A denúncia de Ramona levou o Ministério Público do Trabalho a dar mais atenção ao caso dos médicos cubanos. O procurador Sebastião Caixeta já disse que Ramona tem, sim, direito aos R$ 36 mil que pede pelo tempo de trabalho não pago a ela. Graças à médica, o MPT finalmente teve acesso ao contrato de trabalho dos cubanos, que o governo escondia sob absurdas cláusulas de confidencialidade. “Todos foram recrutados para o que seria um curso de pós-graduação e especialização nas modalidades ensino, pesquisa e extensão. E não é isso que nós vimos. Há uma relação de trabalho e o que eles recebem é salário e não uma bolsa”, disse Caixeta ao jornal O Globo.

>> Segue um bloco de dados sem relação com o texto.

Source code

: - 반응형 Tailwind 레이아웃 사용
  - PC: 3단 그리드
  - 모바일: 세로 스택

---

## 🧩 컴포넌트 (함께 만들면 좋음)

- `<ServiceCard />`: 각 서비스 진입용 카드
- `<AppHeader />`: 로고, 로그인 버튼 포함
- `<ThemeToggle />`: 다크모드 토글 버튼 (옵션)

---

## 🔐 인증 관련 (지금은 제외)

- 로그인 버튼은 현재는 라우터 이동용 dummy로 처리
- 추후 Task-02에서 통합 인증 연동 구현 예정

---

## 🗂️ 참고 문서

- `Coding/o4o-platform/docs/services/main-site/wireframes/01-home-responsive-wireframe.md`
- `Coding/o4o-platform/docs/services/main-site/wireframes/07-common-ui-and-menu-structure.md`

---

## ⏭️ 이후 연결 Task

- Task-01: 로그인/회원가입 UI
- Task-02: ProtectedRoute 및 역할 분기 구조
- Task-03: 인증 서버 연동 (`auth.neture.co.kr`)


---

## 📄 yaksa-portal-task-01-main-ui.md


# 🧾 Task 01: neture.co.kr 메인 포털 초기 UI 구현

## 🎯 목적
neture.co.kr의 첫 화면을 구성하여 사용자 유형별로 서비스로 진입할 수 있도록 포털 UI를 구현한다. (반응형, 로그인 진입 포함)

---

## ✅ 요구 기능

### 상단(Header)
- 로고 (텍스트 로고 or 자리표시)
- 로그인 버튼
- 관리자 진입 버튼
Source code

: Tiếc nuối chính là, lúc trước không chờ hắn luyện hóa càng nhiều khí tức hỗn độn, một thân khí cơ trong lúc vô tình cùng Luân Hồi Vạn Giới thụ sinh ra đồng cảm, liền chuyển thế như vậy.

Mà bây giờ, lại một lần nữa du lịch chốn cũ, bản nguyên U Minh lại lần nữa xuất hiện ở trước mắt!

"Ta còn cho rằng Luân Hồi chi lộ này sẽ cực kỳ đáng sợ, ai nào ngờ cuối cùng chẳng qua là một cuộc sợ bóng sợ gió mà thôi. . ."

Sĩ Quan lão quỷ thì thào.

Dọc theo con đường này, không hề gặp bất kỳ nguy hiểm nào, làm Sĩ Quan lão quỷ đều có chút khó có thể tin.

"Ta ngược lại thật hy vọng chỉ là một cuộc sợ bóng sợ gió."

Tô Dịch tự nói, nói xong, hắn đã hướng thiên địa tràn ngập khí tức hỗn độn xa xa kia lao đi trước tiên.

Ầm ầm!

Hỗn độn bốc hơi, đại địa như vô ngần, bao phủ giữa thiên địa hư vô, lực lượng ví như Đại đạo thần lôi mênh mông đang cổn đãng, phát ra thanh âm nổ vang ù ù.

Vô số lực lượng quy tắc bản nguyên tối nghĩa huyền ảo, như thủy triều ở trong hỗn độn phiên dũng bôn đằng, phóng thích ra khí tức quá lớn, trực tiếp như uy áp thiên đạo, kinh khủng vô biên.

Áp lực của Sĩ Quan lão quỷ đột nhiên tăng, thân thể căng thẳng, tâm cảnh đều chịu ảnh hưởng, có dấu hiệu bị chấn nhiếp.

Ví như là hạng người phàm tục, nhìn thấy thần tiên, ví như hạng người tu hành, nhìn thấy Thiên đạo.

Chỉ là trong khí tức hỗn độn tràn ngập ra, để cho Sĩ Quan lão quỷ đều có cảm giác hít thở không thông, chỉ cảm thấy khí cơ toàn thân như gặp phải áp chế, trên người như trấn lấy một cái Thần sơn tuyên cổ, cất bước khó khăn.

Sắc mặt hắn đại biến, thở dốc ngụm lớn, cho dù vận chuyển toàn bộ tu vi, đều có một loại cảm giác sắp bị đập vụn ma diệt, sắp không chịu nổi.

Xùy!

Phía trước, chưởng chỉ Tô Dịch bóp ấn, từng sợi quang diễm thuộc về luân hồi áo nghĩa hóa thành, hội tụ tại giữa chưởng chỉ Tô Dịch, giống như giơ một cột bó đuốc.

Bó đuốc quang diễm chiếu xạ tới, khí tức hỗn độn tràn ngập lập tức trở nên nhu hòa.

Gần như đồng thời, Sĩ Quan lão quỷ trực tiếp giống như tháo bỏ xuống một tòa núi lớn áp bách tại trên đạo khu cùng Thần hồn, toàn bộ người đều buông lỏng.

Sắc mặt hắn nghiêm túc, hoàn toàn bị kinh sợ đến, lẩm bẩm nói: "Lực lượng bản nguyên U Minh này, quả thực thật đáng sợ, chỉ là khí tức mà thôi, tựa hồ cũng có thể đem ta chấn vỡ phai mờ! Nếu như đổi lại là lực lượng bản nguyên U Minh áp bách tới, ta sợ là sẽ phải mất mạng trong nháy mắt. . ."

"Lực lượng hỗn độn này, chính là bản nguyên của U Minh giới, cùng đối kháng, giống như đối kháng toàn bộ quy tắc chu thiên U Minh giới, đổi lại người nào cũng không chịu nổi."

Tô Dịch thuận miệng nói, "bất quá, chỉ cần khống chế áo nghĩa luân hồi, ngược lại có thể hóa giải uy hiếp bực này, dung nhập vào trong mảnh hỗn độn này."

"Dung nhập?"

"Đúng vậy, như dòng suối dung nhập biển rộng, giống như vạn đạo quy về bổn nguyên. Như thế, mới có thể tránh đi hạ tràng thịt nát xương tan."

O procurador, que se encontrará hoje com Ramona, ainda acrescentou: “Mesmo recebendo entre 25% a 40% já seria uma distorção, uma discriminação que não é aceita pelo ordenamento jurídico nacional. E nem pela Constituição e tratados internacionais. (...) O tratamento que os cubanos estão recebendo viola o Código de Práticas para Recrutamento Internacional de Profissionais de Saúde, que é da Organização Mundial da Saúde”. Convenhamos: dadas todas as informações e reportagens publicadas sobre a atuação dos cubanos, já era evidente desde o início que eles não estavam aqui para fazer cursos, mas para trabalhar como qualquer outro médico. O surgimento do contrato é apenas a prova irrefutável do que todos já sabiam: havia muita coisa errada na vinda dos médicos cubanos.
Ramona ainda explicou outras restrições que só se aplicam aos médicos cubanos: ao contrário dos profissionais de outros países, os cubanos não podem trazer a família (Ramona tem uma filha, também médica, em Cuba) e, se querem visitar alguma outra cidade, precisam avisar um “supervisor”. Com o direito de ir e vir cerceado e suas famílias mantidas praticamente como reféns em Cuba, os médicos se encontram em uma situação de quase coação no Brasil. Ramona decidiu quebrar essa dinâmica.
A médica não se contentou em pedir asilo ao Brasil: fez o mesmo pedido aos Estados Unidos, que têm um programa específico para médicos cubanos desde 2006. Foi a decisão mais inteligente. Afinal, há precedentes para que cubanos não confiem no governo petista. Em 2007, os boxeadores Guillermo Rigondeaux e Erislandy Lara fugiram durante os Jogos Pan-Americanos, no Rio. Foram caçados, encontrados e devolvidos a Fidel Castro. E, em agosto do ano passado, o advogado-geral da União, Luís Inácio Adams, disse explicitamente o que aconteceria a médicos cubanos que resolvessem pedir asilo no Brasil: “Nesse caso me parece que não teriam direito a essa pretensão. Provavelmente seriam devolvidos”. Ramona ouviu de uma amiga que a Polícia Federal já esteve na cidade onde a médica trabalhava, no Pará, para saber do seu paradeiro. Que o Brasil não dê a ela o mesmo fim que deu a Rigondeaux e Lara.